Not for me it wasn't. If Bush and Blair based their war on an inaccurate claim of 45 minutes, and on the existence of WMDs in the present, then that is their problem. The fact that WMDs turned out not to exist in the present is irrelevant as far as I am concerned, because they would have been developed in the future.
Again that is not relevant. And it is not something which I have "quoted", it is what I myself stated as my own views.
...I would have thought that most people have seen it for what it is, an attempt to secure a stable supply of cheap energy to fuel future economic growth in the aggressors countries...

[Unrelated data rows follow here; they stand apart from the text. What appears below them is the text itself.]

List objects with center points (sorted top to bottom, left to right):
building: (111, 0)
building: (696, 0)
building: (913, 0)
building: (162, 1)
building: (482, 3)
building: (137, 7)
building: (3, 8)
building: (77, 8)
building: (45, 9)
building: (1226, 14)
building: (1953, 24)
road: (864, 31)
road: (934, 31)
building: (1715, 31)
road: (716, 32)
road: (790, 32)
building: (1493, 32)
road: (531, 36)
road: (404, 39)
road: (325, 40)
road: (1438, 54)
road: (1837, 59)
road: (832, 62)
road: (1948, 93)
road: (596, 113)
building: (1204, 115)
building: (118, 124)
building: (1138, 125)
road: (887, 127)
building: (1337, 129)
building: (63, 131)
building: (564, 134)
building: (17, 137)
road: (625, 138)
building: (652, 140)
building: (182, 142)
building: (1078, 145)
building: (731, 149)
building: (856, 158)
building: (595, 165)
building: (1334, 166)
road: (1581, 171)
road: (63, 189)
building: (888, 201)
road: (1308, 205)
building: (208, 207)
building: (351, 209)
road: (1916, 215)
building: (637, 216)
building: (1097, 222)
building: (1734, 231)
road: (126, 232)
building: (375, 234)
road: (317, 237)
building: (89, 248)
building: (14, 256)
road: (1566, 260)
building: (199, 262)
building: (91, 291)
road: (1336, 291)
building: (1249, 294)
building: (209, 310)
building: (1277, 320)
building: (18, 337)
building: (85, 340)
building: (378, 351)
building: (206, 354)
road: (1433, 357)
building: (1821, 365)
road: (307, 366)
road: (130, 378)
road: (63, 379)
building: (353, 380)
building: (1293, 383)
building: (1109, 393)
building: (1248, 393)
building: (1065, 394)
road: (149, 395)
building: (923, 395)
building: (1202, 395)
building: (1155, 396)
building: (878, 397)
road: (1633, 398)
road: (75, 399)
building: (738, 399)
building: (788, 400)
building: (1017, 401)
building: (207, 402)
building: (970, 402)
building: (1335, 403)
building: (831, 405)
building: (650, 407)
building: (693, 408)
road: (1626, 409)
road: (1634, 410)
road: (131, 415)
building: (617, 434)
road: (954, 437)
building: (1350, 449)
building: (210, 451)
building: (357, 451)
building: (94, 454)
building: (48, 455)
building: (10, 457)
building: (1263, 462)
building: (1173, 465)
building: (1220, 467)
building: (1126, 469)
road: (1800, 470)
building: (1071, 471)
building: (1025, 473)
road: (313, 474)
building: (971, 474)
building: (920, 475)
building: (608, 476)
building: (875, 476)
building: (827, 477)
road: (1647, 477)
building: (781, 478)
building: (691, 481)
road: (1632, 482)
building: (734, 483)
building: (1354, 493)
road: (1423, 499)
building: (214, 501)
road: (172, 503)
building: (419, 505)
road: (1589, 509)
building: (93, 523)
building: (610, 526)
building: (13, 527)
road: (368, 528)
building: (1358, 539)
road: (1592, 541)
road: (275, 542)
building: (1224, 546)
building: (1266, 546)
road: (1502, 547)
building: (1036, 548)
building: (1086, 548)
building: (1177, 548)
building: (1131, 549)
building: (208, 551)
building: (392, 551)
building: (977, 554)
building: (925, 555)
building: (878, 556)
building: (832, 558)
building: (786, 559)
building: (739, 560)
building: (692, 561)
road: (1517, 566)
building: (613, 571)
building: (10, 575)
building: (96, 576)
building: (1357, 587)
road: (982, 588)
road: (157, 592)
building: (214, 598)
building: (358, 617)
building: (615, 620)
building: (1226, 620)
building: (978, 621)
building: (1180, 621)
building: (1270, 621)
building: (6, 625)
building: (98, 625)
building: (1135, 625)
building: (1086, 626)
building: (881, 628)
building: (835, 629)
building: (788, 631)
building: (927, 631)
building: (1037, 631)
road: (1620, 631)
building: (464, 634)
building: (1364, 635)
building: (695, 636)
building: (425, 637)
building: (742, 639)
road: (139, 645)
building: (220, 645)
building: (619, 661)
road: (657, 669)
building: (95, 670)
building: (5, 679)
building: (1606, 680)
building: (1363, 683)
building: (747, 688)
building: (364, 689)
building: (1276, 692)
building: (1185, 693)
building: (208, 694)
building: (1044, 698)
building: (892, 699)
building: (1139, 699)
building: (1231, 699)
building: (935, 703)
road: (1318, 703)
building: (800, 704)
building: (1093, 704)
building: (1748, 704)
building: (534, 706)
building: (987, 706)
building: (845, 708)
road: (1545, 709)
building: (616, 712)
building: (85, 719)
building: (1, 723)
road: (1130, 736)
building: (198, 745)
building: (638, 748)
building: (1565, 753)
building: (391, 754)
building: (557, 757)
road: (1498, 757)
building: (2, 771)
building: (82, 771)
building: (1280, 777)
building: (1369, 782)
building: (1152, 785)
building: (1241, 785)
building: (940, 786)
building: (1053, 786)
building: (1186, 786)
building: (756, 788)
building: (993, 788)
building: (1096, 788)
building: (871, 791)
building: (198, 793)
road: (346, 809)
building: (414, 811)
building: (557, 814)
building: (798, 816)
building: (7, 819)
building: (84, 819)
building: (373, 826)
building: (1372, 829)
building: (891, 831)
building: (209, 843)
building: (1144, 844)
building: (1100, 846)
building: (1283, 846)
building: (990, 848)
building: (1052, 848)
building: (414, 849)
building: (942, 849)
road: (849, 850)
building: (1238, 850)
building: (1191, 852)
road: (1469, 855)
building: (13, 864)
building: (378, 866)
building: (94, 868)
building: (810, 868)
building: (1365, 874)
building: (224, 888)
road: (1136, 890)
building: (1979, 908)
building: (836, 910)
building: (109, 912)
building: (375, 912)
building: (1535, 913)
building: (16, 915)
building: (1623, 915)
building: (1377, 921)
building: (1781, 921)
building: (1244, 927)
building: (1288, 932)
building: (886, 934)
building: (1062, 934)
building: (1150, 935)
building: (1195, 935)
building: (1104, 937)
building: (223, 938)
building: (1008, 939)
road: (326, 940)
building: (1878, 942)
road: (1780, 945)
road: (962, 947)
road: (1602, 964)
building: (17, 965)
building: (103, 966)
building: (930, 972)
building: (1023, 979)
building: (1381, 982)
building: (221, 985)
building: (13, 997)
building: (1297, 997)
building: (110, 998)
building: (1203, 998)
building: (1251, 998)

Apart from the fact that you should have said "liberator countries" rather than "aggressor countries", yes of course it was. The maintenance and security of a continuing favourable supply of oil to western countries from the Middle East is a vital resource and a vital economic interest of the Western countries. As such it was part of the legitimate aims and purpose of the War, and I have always said so.
...The initial reason was untrue (at the time of looking at least)...
You mean the 45-minute claim? Their reason, not mine.
...the real reason is unpalatable, so here we are spreading democracy around the globe.
Yes. I for one am glad that Saddam Hussein is no longer in power.
When does Zimbabwe get their invasion, when do we go into North Korea?
Zimbabwe does not threaten aggression against its neighbours and does not provide vital oil supplies or other economic benefits to us or our allies. North Korea is bound to collapse internally soon anyway, without external assistance.
What a brilliantly eloquent defence of your own opinion Bernardo! :-)
I hope Peterhouse gives you 3 stars when he next checks this thread!
PS - I say "he" because I'm making an assumption that your name is Peter House. Of course I've just realised that Peterhouse may just be your surname. Whilst your anonymity is your choice entirely, please accept my apologies if I've been making a false assumption! :-)
Depends who's attacking them obviously. And who else is around, what neighbourhood I'm in and if it's dark etc etc.
As a young woman who's not that strong I'm not going to go in there and get myself beaten up as then I'm no help to the elderly person.
I'd call the police.
What does this have to do with this discussion which is clearly centred on issues that are NOT one on one? i.e., fighting for peace or freedom on a wider scale. We've discussed war and terrorism. Anyone's answers on muggings won't influence the outcome of the debate any more than the price of fish will.
I too am happy that Hussein is gone, but I'm still annoyed at the series of events that led to his removal. The "war on terror" is masking all kinds of things here, as it does in Israel/ Palestine, Chechnya and presumably countless other places that I either can't remember or don't know about.
The possibility of Iraq developing WMD in the future is not a sound case for war. It may square it in your mind, but it wouldn't stand a chance in a court. It's kind of like that Tom Cruise movie where you could get arrested and convicted before commiting a murder that you would have done had you been free to do so. There's fundamental flaws in that idea.
I still think Zimbabwe could do with a good democracy injection. The half million people recently thrown out of their houses in order to make the place look nicer would probably agree with me.